WORK ITEM -
Repeat exactly, and only, the lines below starting at the line that contains "head of lettuce <445" and ending at the line that contains "yellow deep dish", inclusive of both.

(Dataset records)
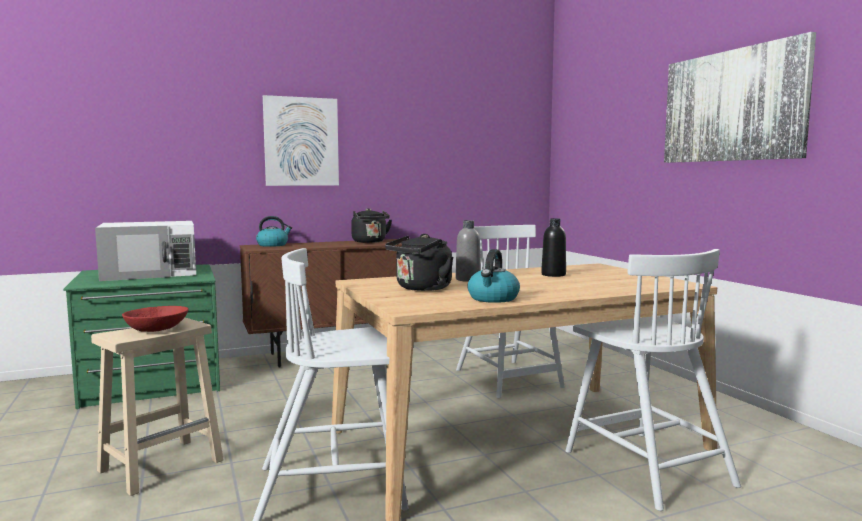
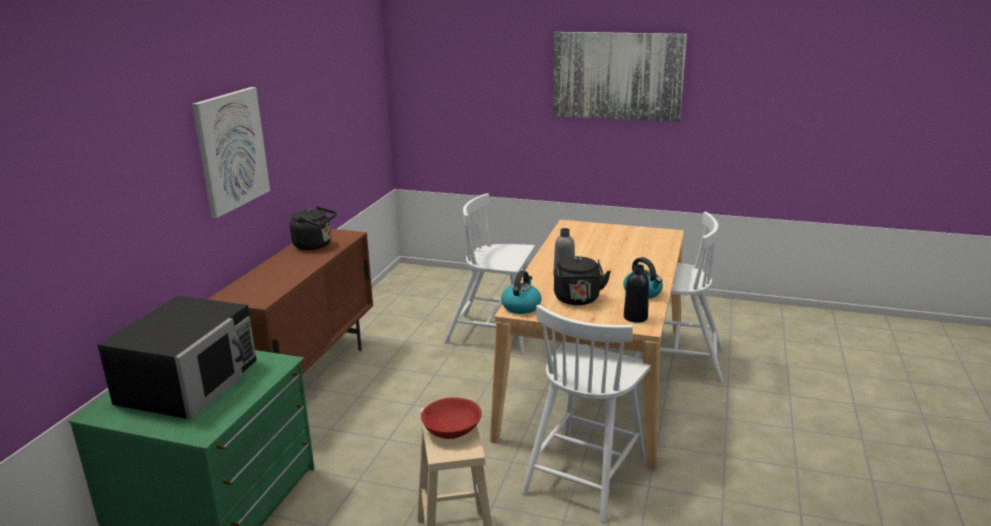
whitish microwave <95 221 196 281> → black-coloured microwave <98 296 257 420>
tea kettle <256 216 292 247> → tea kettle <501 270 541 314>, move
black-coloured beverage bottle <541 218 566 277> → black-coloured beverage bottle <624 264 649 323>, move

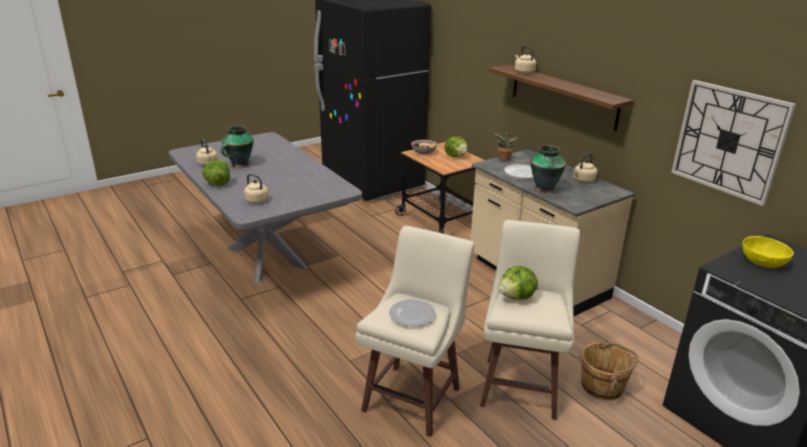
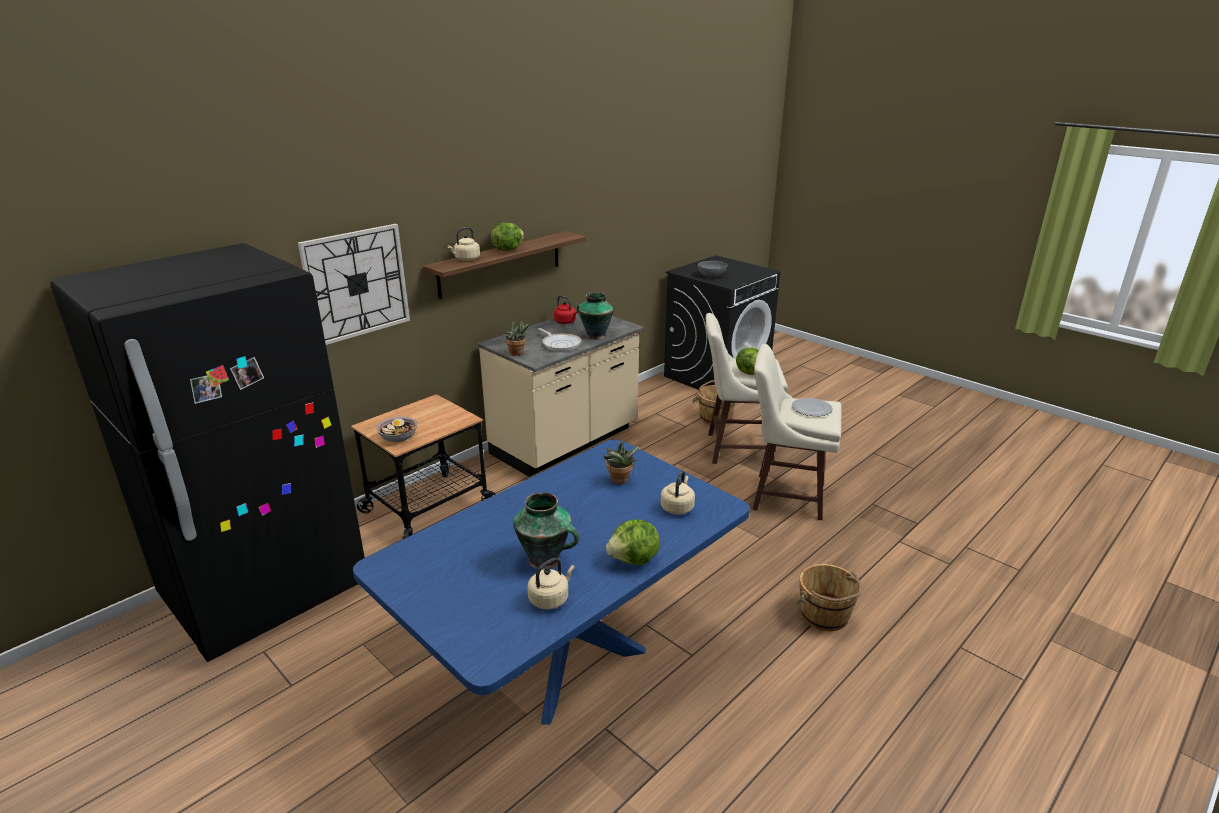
grey kitchen table <169 132 362 283> → bluish kitchen table <353 439 750 725>
head of lettuce <445 136 467 157> → head of lettuce <491 223 524 251>, move
beige tea kettle <573 153 598 183> → red-coloured tea kettle <554 295 577 324>
hanging clock <671 80 796 206> → hanging clock <298 224 410 345>, move
yellow deep dish <742 236 794 268> → grey deep dish <698 261 728 278>
- → plant in a pot <603 441 641 485>
- → brownish pail <796 564 862 631>

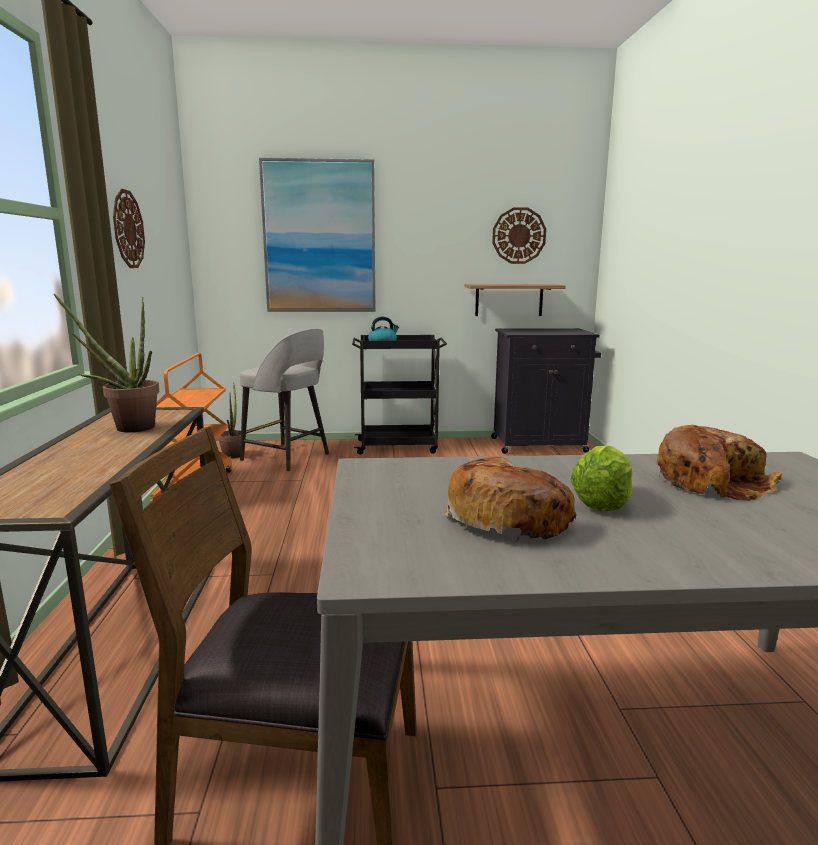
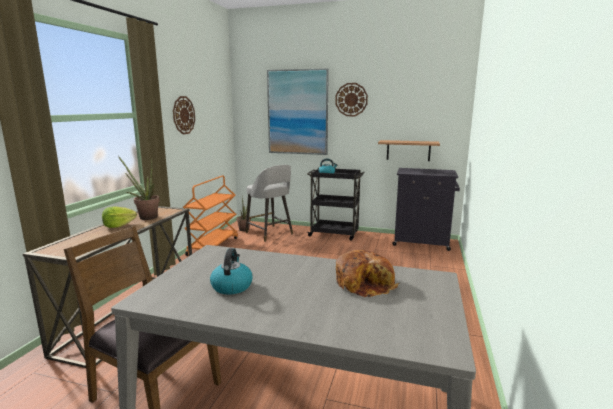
bread <443 457 577 541> → tea kettle <210 248 253 295>
hanging clock <492 207 546 264> → hanging clock <335 83 368 116>, move
head of lettuce <570 446 632 511> → head of lettuce <102 206 137 228>, move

RESULT OF THE EXERCISE -
head of lettuce <445 136 467 157> → head of lettuce <491 223 524 251>, move
beige tea kettle <573 153 598 183> → red-coloured tea kettle <554 295 577 324>
hanging clock <671 80 796 206> → hanging clock <298 224 410 345>, move
yellow deep dish <742 236 794 268> → grey deep dish <698 261 728 278>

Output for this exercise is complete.